List every sea that the passage on NATO's history says the Alliance expanded into.

▶ [Extracted text]
▼
Italy of course didn’t and neither did Luxembourg. And Iceland learned the first lesson of the new trans-Atlantic system by being forced into the Alliance in 1949 against the will of its populace.

Three years later, after bloody civil war and heavy-handed repression made Greece and Turkey ready for NATO’s “Euro-Atlantic values,” the Alliance, whose tortuous logic and distorted sense of geography are both equally infamous, expanded into the Aegean, Marmara and Black Seas and demonstrated that its aims extended far deeper into Eurasia than its name – false like everything about it – indicated.

During the 42 years of its Cold War embryonic stage NATO’s major powers (surely no one can imagine nations like Iceland and Luxembourg having much of a say in important matters or, as NATO officials disingenuously and routinely state, possessing veto power) were content to use other, comparable, regional military blocs like CENTO (Central Treaty Organization), SEATO (Southeast Treaty Organization) and ANZUS (Australia, New Zealand, United States Security Treaty) to both continue a half-millennium long Western domination of Asia and the South Pacific and to expand the American Century into former European colonial and semi-colonial domains.

Both the above objectives faced formidable opposition from the peoples of the affected areas in the wave of post-World War II anti-colonial and liberation struggles, where the wartime propaganda of the Western powers was taken at face value and the notion seized hold that democracy both within and between nations could no longer be denied to the majority of the human race.
▲
▶ [Given data]
▼
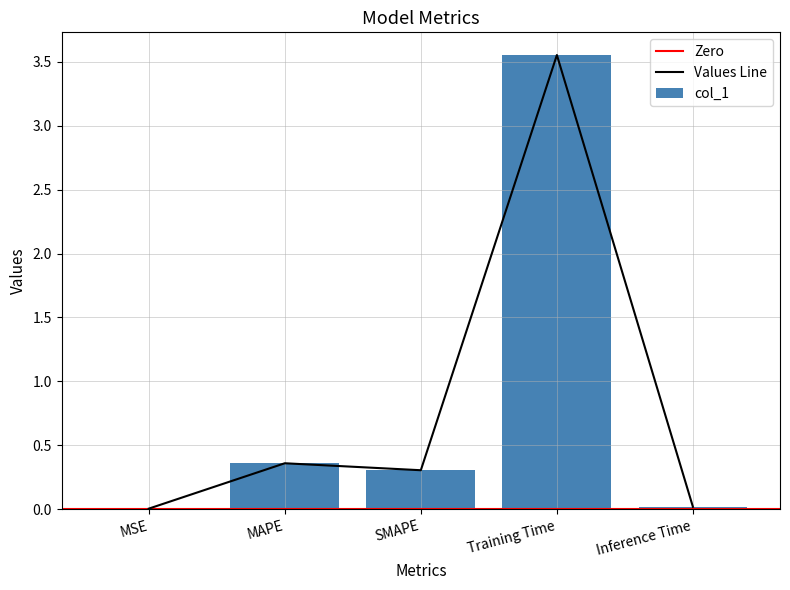

List the labels in order of value, largest first.

Training Time, MAPE, SMAPE, Inference Time, MSE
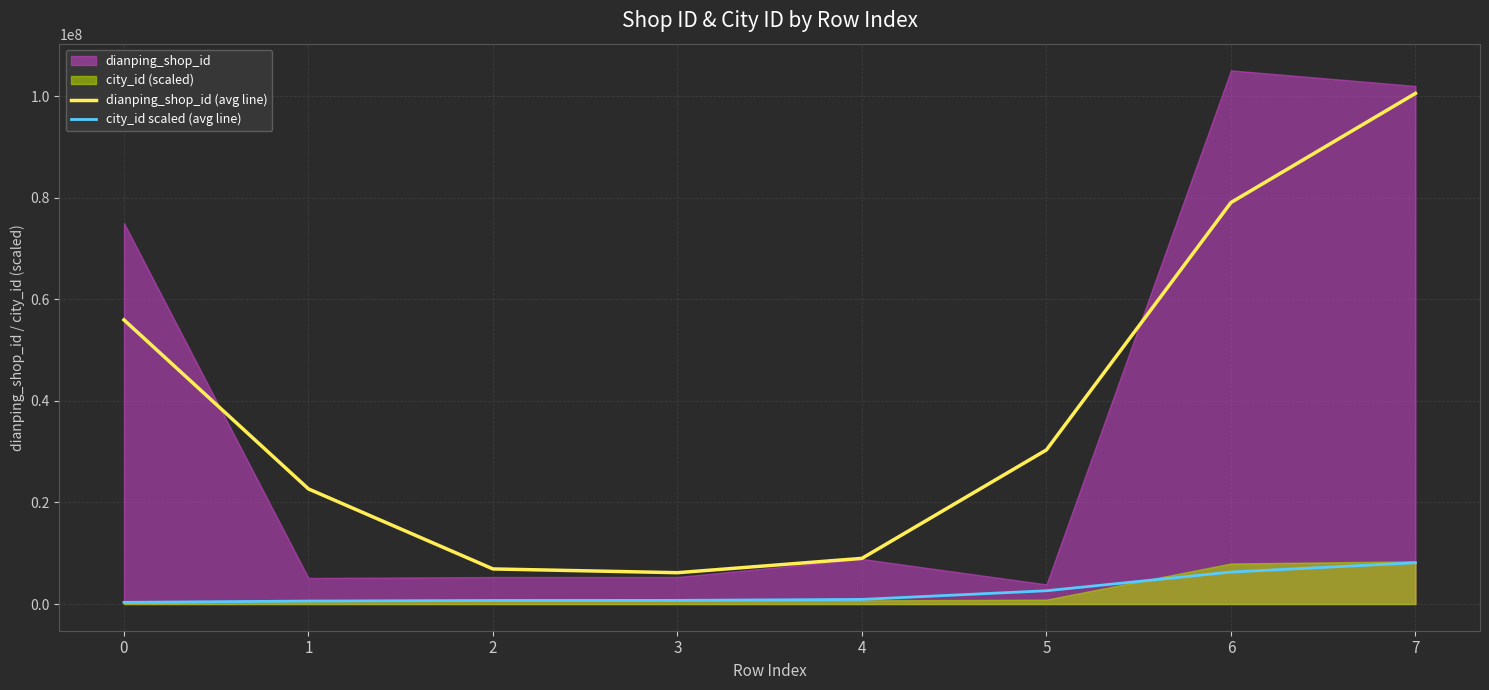

Which category has the highest value in the dianping_shop_id (avg line) series?

7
▲
▶ [Finished exercise] Aegean Sea, Sea of Marmara, Black Sea